Francisco Serrano, candidat de Vox en Andalousie, lors d’un conférence de presse, à Séville, lundi 3 décembre. / JON NAZCA/REUTERS

Editorial du « Monde ». L’Espagne est devenue un pays « normal » au sein de l’Union européenne et c’est une mauvaise nouvelle. Ce pays à peine remis d’une sévère crise économique, en butte au chômage de masse, à l’augmentation des inégalités et aux flux migratoires, semblait immunisé contre l’extrême droite, en raison de son passé franquiste. Quarante-trois ans après la mort de Franco et le retour de la démocratie, l’exception est terminée. Dimanche 2 décembre, le parti Vox a fait une entrée fracassante au Parlement andalou en y faisant élire douze députés régionaux, avec 11 % des voix, contre 0,5 % trois ans plus tôt.

La formation d’extrême droite, fondée en 2013 par d’anciens militants du Parti populaire (PP) qui considéraient le parti alors dirigé par l’ex-premier ministre Mariano Rajoy comme trop tiède, défend la suppression de l’autonomie régionale catalane et l’interdiction des partis indépendantistes, comme prélude au rétablissement d’un Etat centralisé. Vox exige aussi de reprendre Gibraltar, territoire britannique ébranlé par le Brexit, et de construire un mur entre les villes de Ceuta et Melilla et le Maroc, pour bloquer les arrivées de migrants. Ces dernières ont repris cette année, faisant de l’Espagne la principale porte d’entrée de l’Union européenne.

Anti-immigration, antiféministe et eurosceptique

La formation s’oppose encore aux lois qui sanctionnent les violences machistes, qui, selon elle, « criminalisent les hommes » et à celles, de mémoire historique, interdisant l’apologie du franquisme, ainsi qu’à celles qui autorisent le mariage homosexuel ou l’avortement. Elle défend enfin d’importantes baisses d’impôts financées par une réduction « radicale » du nombre de fonctionnaires.

Face à cette percée inédite, la défaite de Susana Diaz dans le fief andalou de la gauche augure mal des chances de succès du premier ministre socialiste espagnol, Pedro Sanchez, dont le gouvernement est minoritaire au Parlement, six mois après qu’il a poussé M. Rajoy à la démission, au printemps. Son parti a demandé en vain, lundi 3 décembre, de former une « digue de contention » entre les « partis constitutionnalistes » et l’extrême droite.

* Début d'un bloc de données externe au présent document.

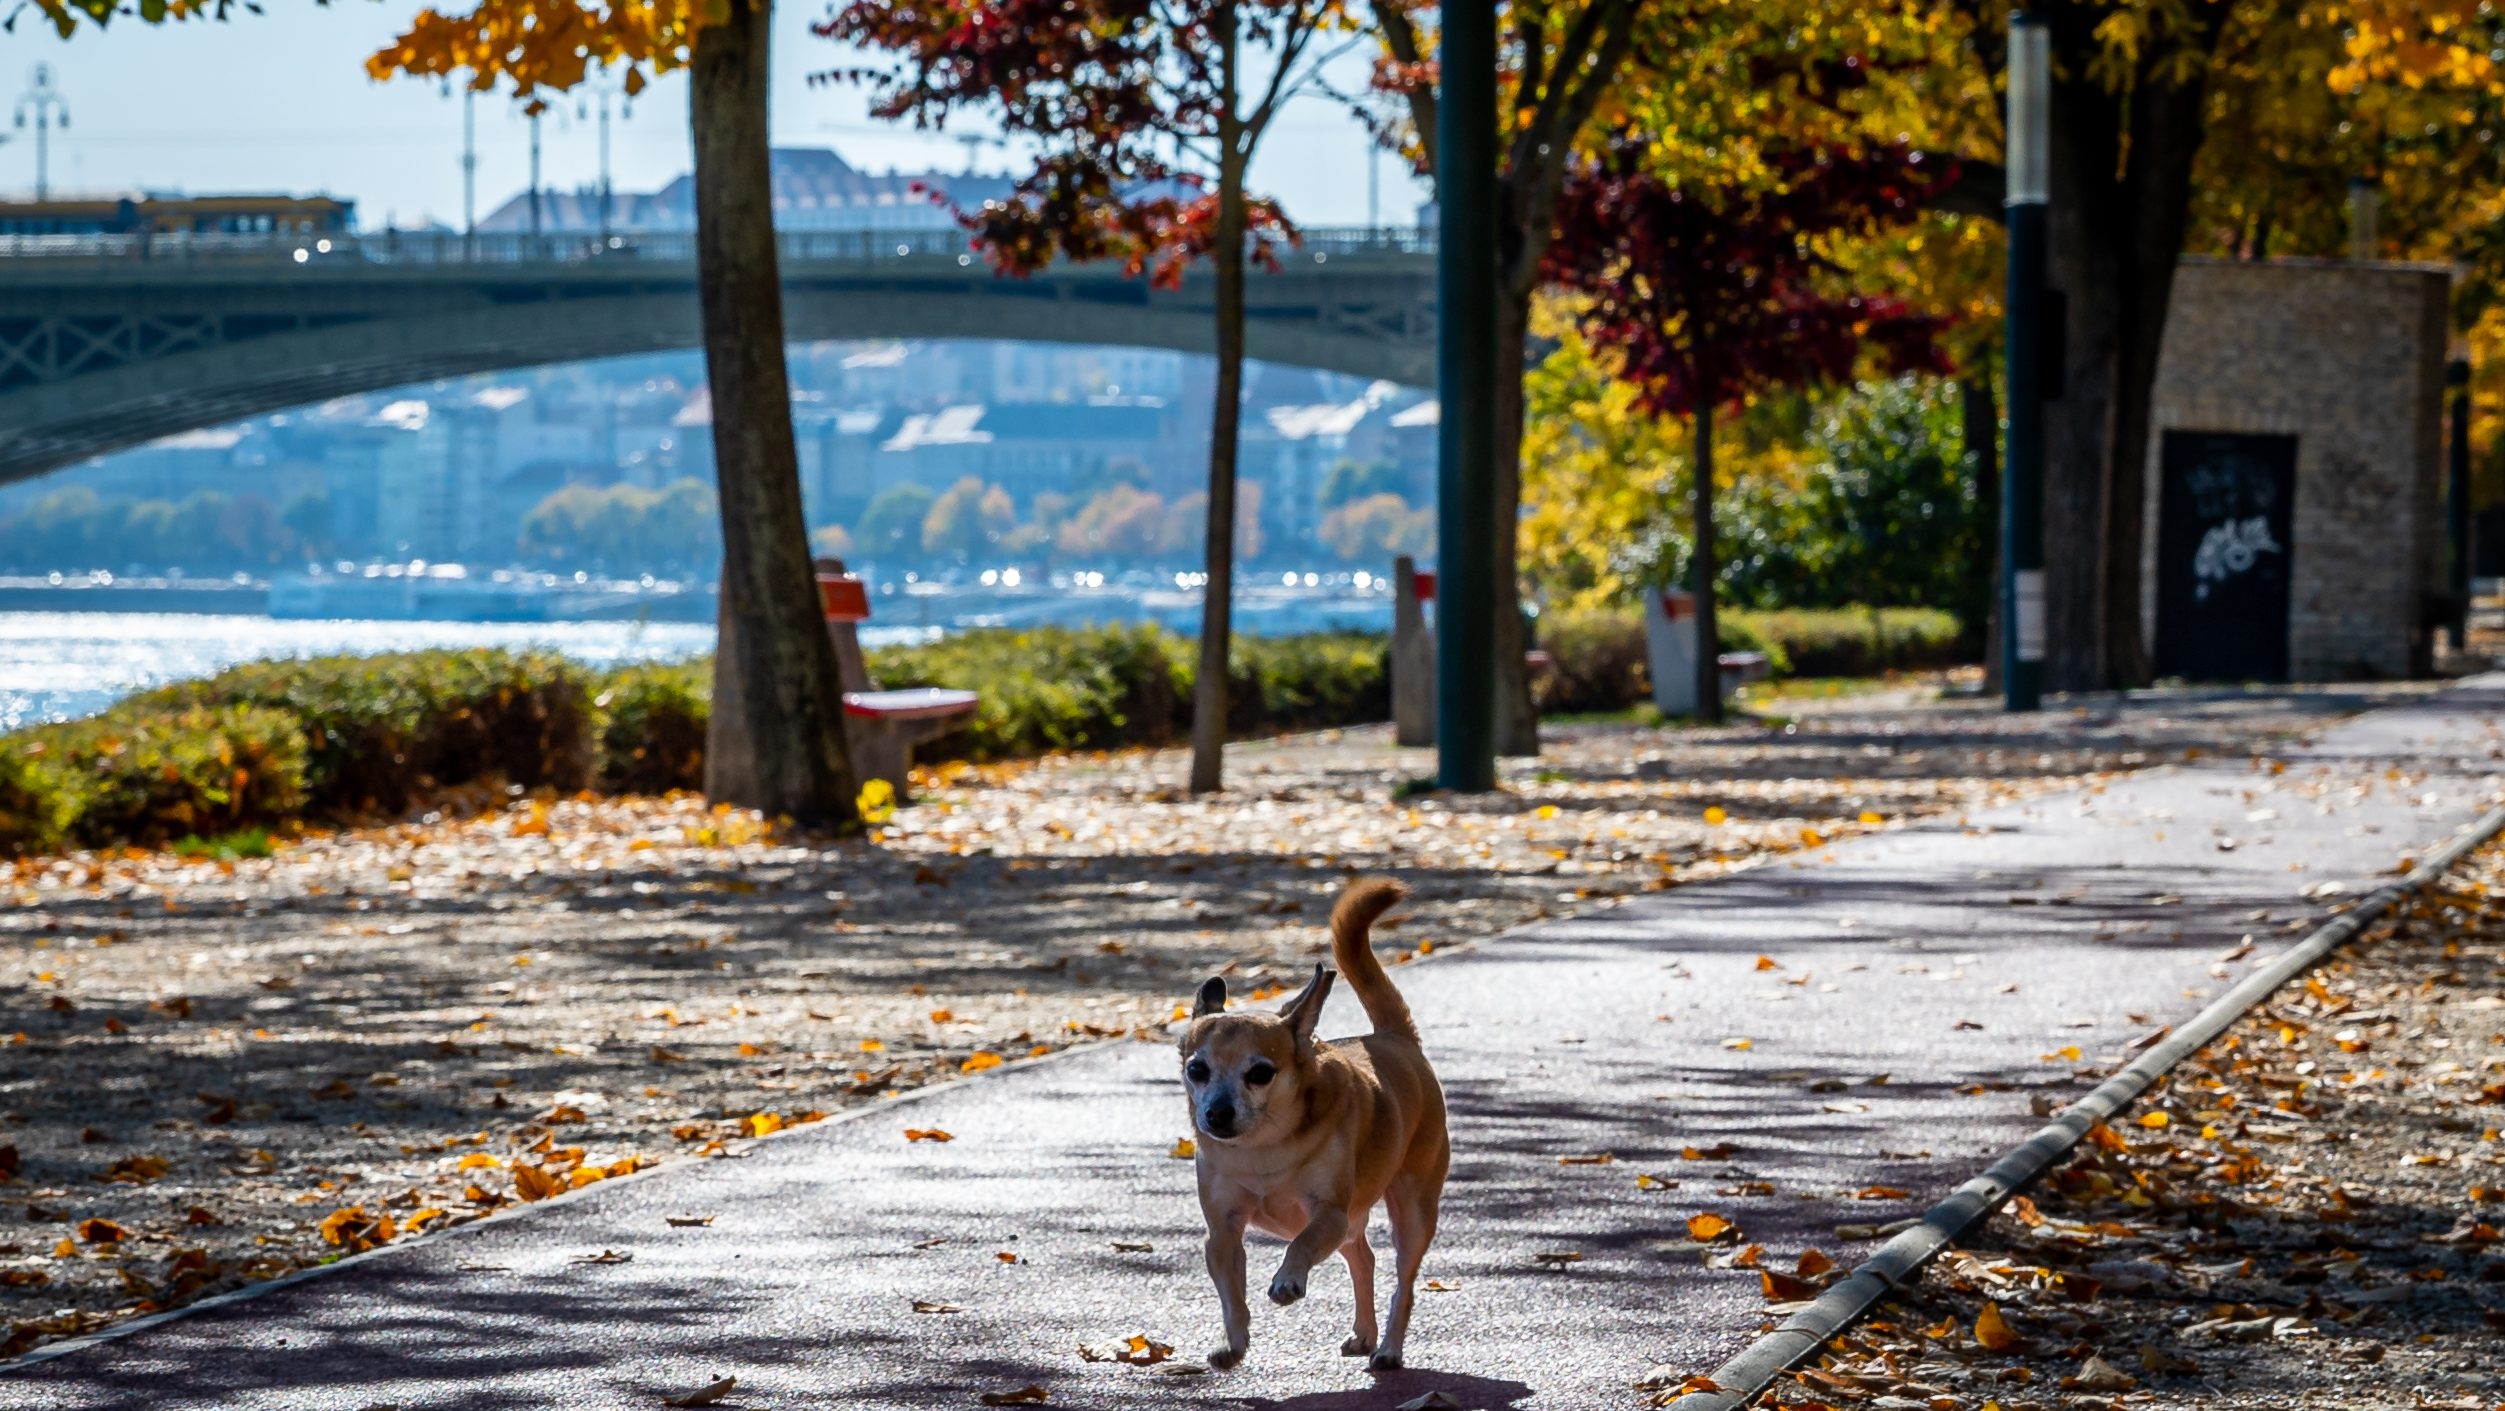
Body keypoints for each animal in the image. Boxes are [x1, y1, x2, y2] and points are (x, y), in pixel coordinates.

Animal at [1172, 877, 1452, 1373]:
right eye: (1197, 1070)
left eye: (1260, 1073)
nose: (1217, 1113)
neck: (1264, 1148)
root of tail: (1393, 1037)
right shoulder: (1222, 1232)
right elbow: (1231, 1295)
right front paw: (1233, 1342)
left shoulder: (1328, 1214)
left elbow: (1300, 1243)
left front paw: (1288, 1280)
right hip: (1356, 1226)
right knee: (1363, 1258)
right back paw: (1364, 1334)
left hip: (1413, 1211)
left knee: (1403, 1282)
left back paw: (1389, 1348)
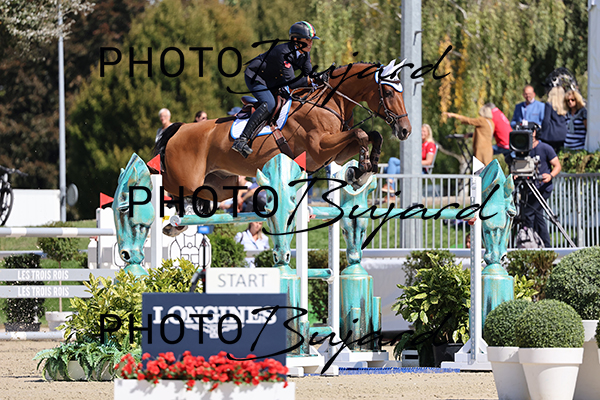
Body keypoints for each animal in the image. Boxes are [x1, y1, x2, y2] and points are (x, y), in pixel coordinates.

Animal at [155, 59, 412, 227]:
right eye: (389, 93)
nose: (405, 130)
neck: (330, 102)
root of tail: (178, 130)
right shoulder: (319, 149)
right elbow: (360, 134)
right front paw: (362, 169)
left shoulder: (335, 154)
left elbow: (371, 135)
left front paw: (363, 170)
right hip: (184, 179)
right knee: (164, 186)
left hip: (219, 186)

Le PP semble au contraire disposé à sceller un accord en vue de former le gouvernement régional andalou avec cette formation anti-immigration, antiféministe et eurosceptique. Certes, après trente-six ans de gouvernement socialiste quasi ininterrompu dans la région et alors que l’Andalousie reste à la traîne de l’Espagne et de l’Europe, avec un taux de chômage record de 21 %, une alternance politique est visiblement demandée par les électeurs.

Risque de normalisation

Le PP est pendant longtemps parvenu à rassembler une droite large, du centre droit aux nostalgiques du franquisme, ce qui lui a valu de nombreuses critiques, mais a eu le mérite d’éviter jusqu’à présent qu’émerge en Espagne un discours public xénophobe. Dévier de cette ligne est dangereux. Quant au parti libéral Ciudadanos, s’il est prêt à gouverner avec un parti aux idées contraires aux valeurs européennes, il devra l’expliquer à ses partenaires continentaux, dont La République en marche, avec qui il négocie en vue des élections européennes de mai 2019.

L’alternance politique en Andalousie ne doit pas passer par la banalisation de l’extrême droite. Moins encore par une forme d’adhésion à son programme. Or les prises de position récentes du jeune président du PP, Pablo Casado, associant immigration et délinquance, semblent témoigner d’un tournant qui, à défaut d’affaiblir Vox, risque au contraire de justifier et de normaliser son discours.